> Exercise prompt: Lay out everything from the start of the data down to the line containing "picture [0, 0, 1654, 1241]" as a numbered list, with both ends included and blank lines omitted. Leave the pictures out of your answer.

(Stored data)
╔══

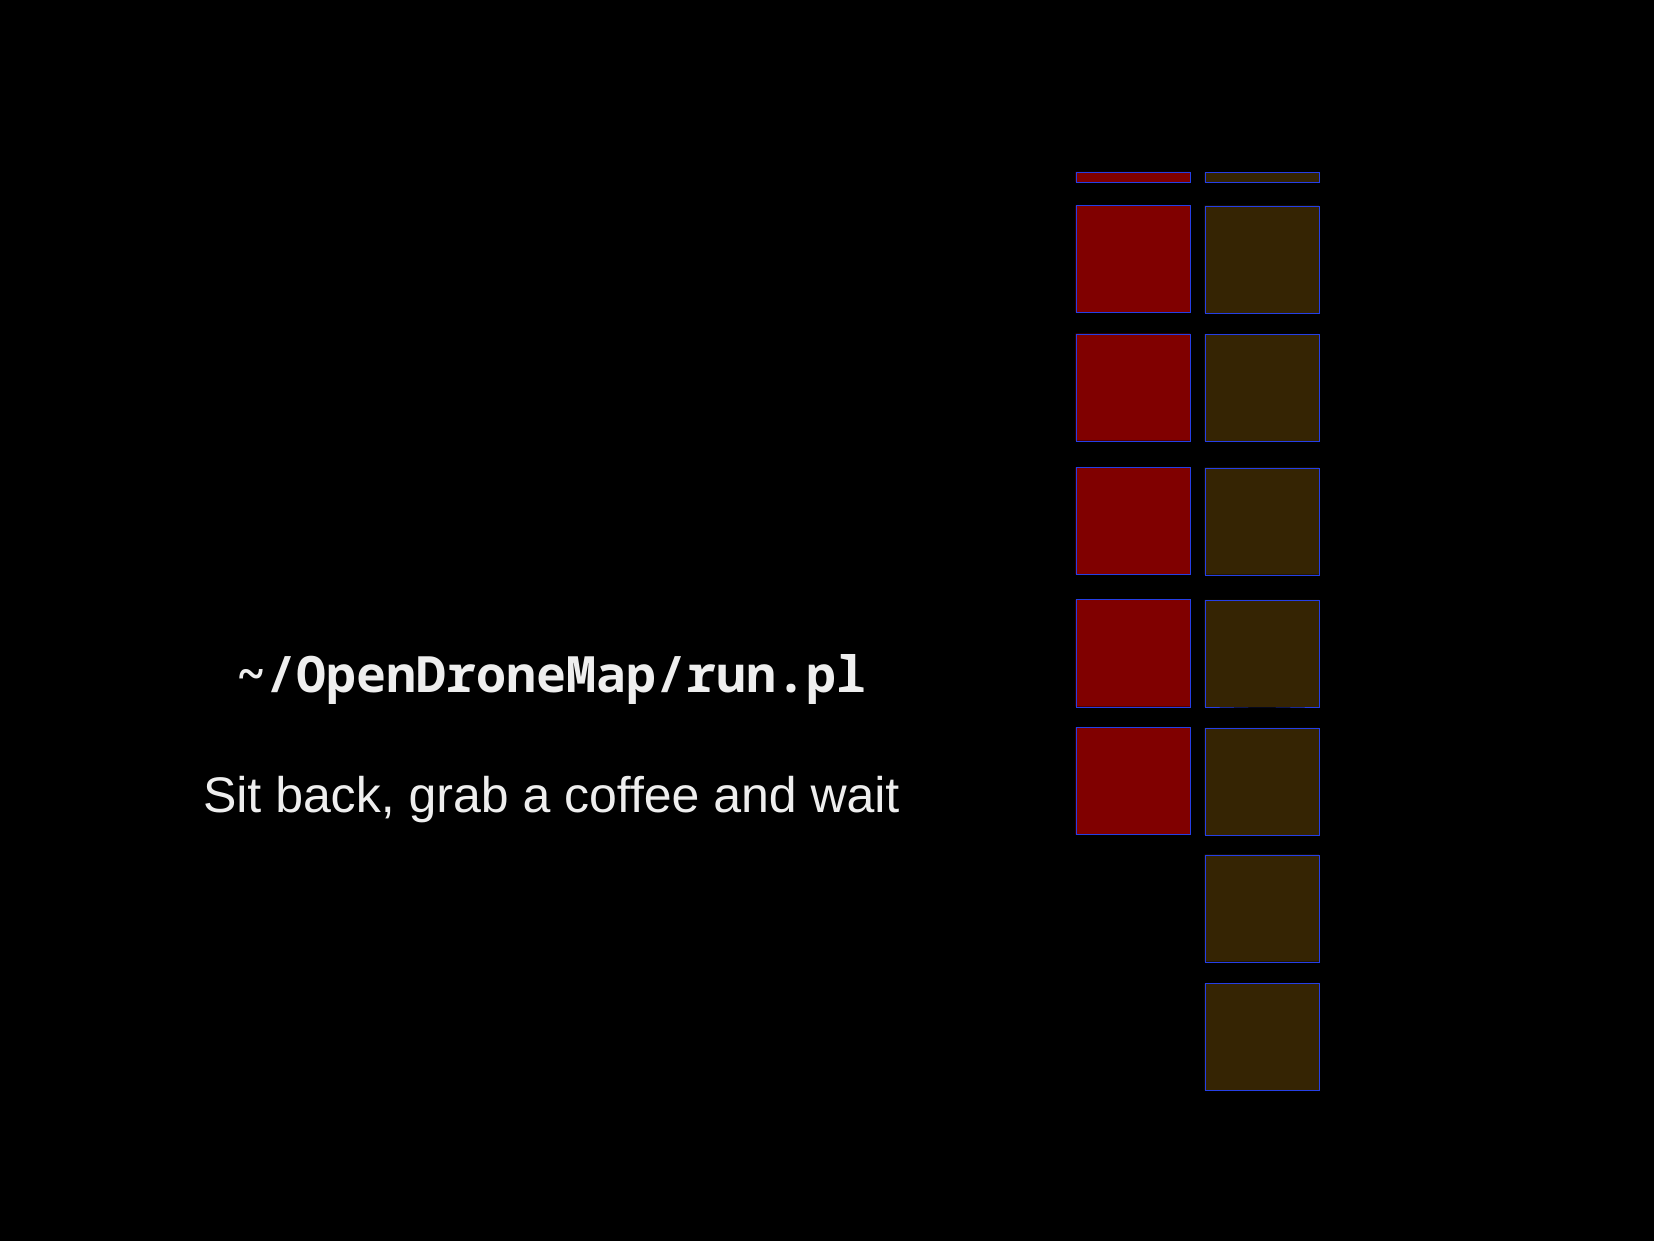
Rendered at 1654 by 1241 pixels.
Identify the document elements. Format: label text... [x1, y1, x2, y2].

title ~/OpenDroneMap/run.pl Sit back, grab a coffee and wait [37, 569, 1066, 777]
picture [0, 0, 1654, 1241]
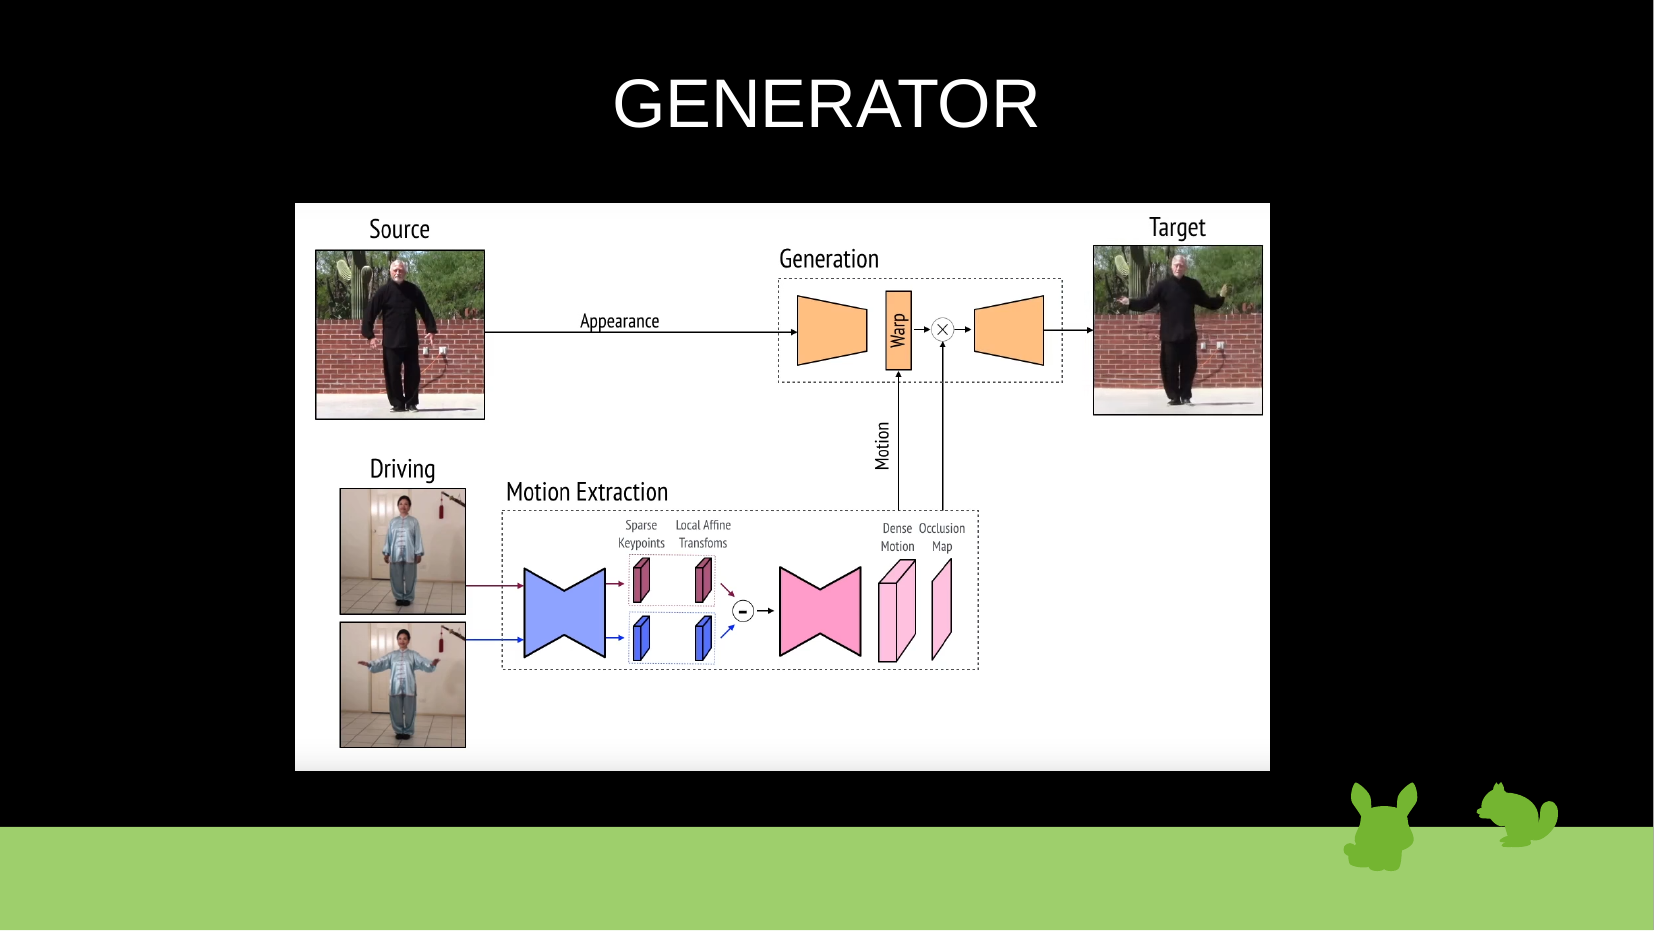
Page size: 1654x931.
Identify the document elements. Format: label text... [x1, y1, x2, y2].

title GENERATOR [88, 29, 1565, 178]
picture [295, 203, 1270, 771]
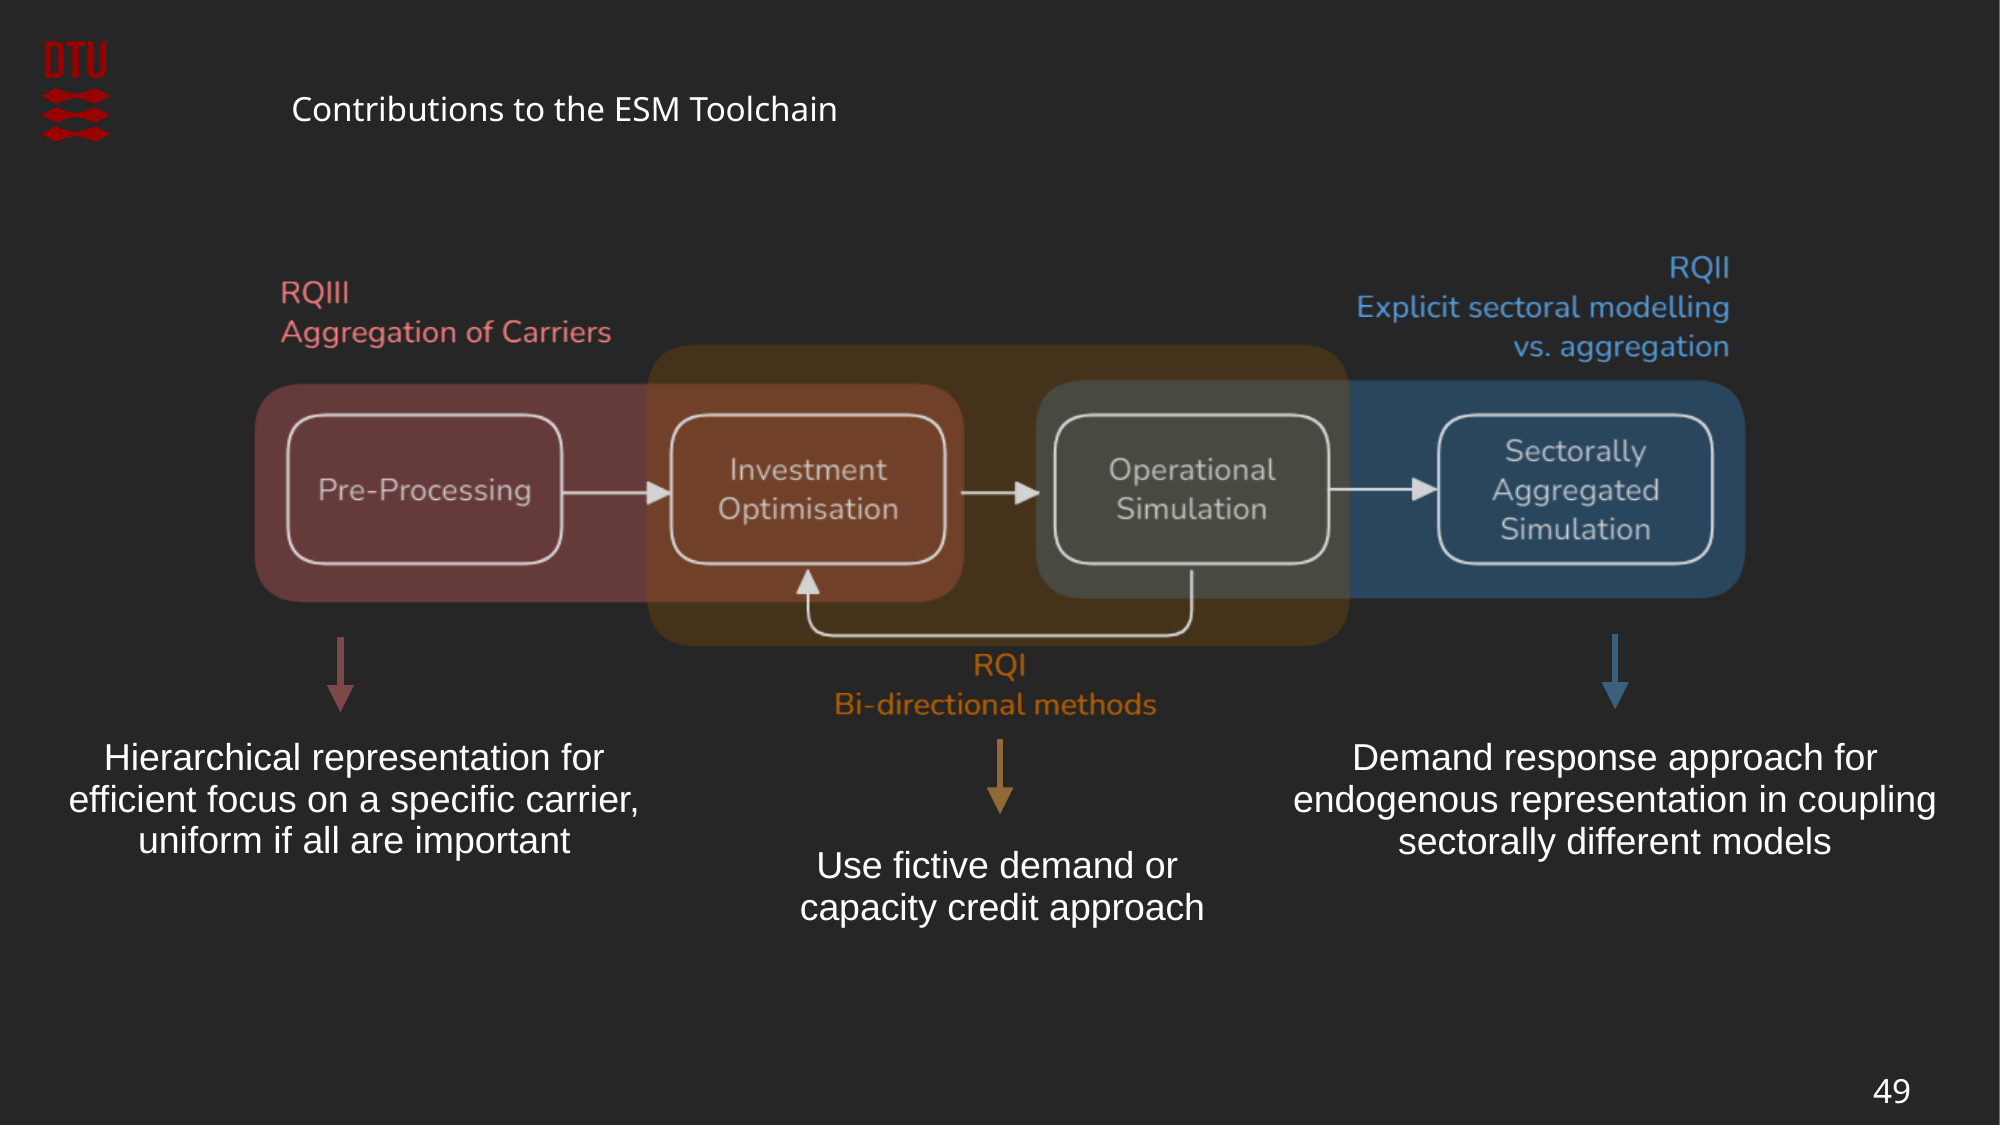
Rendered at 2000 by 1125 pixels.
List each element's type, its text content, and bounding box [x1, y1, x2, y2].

text_box <number> [1858, 1063, 1979, 1115]
text_box Hierarchical representation for efficient focus on a specific carrier, uniform if all are important [49, 728, 660, 940]
picture [239, 233, 1761, 741]
title Contributions to the ESM Toolchain [291, 70, 1819, 148]
text_box Use fictive demand or capacity credit approach [697, 837, 1308, 1004]
text_box Demand response approach for endogenous representation in coupling sectorally different models [1259, 728, 1971, 912]
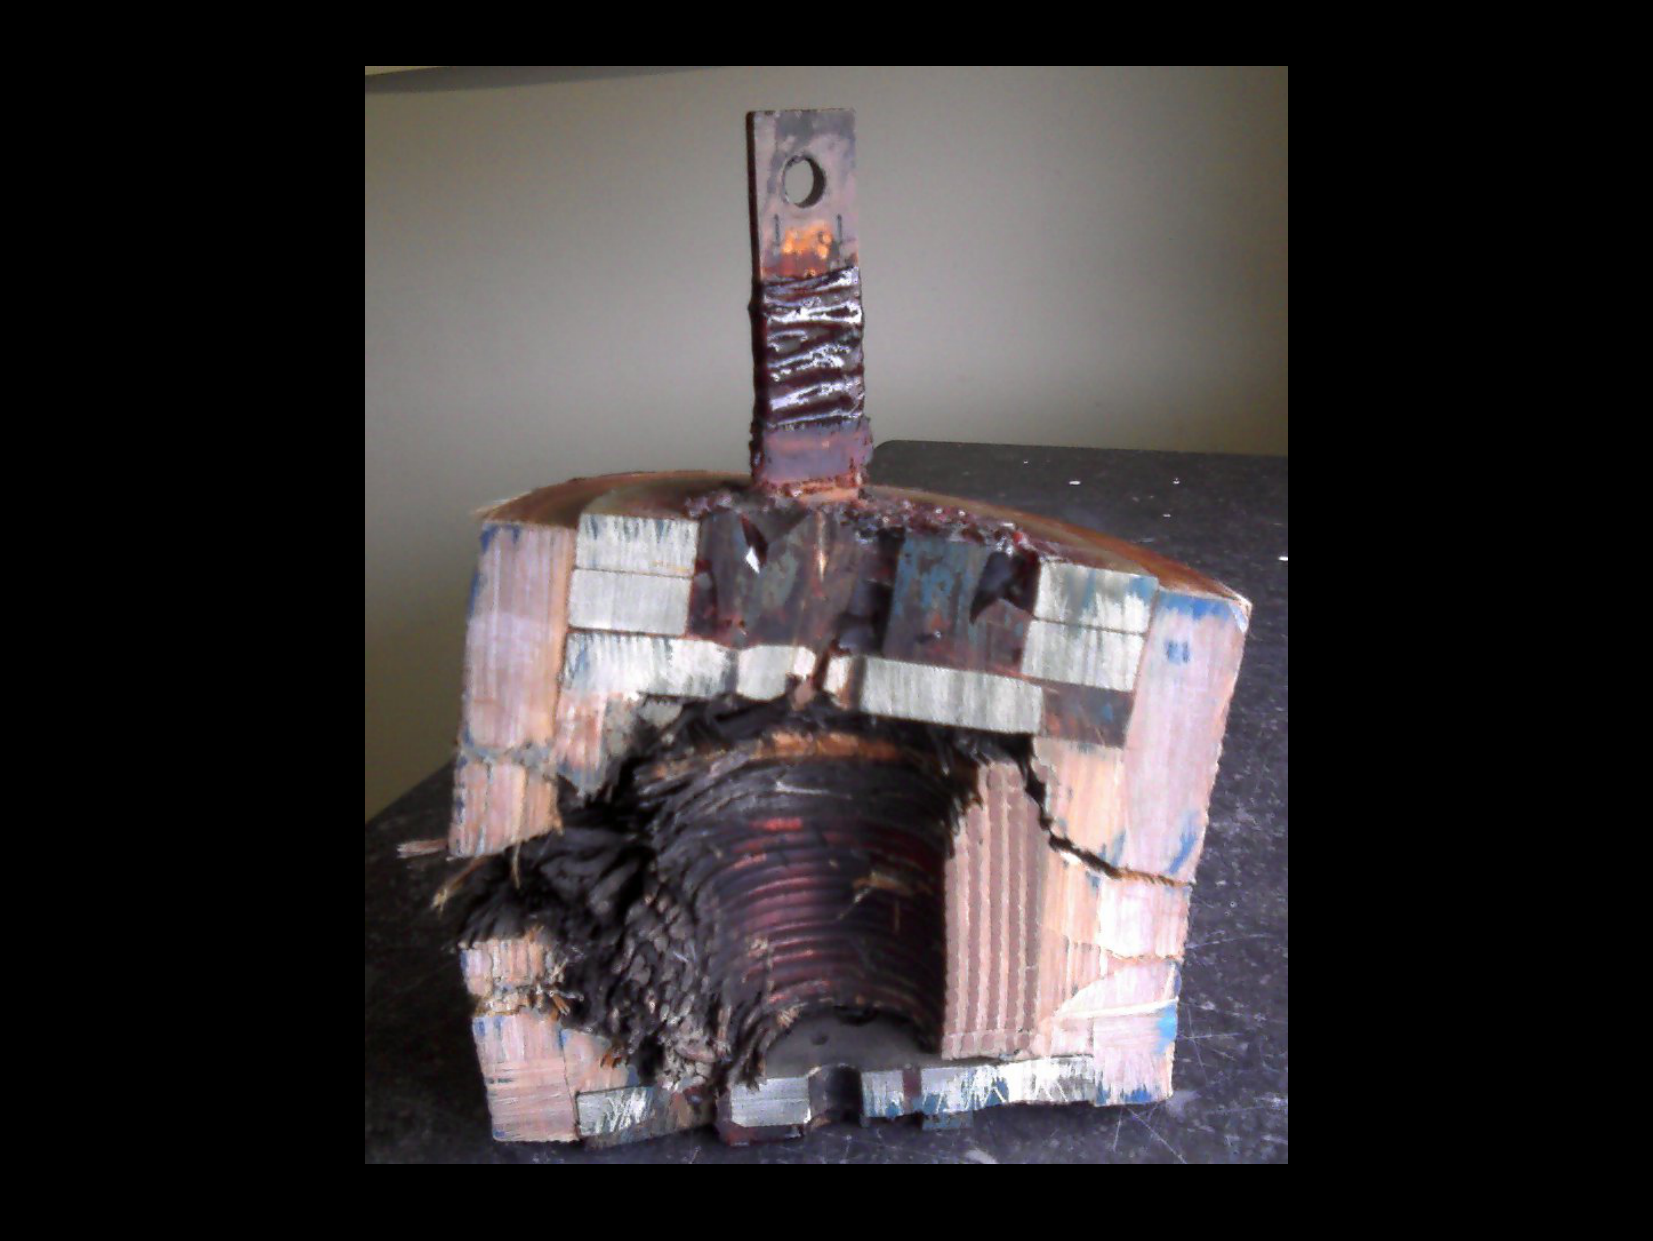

╚══

> Result for this task:
1. Rendered at 1654 by 1241 pixels.
2. Identify the document elements. Format: label text... [x1, y1, x2, y2].
3. title ~/OpenDroneMap/run.pl Sit back, grab a coffee and wait [37, 569, 1066, 777]
4. picture [0, 0, 1654, 1241]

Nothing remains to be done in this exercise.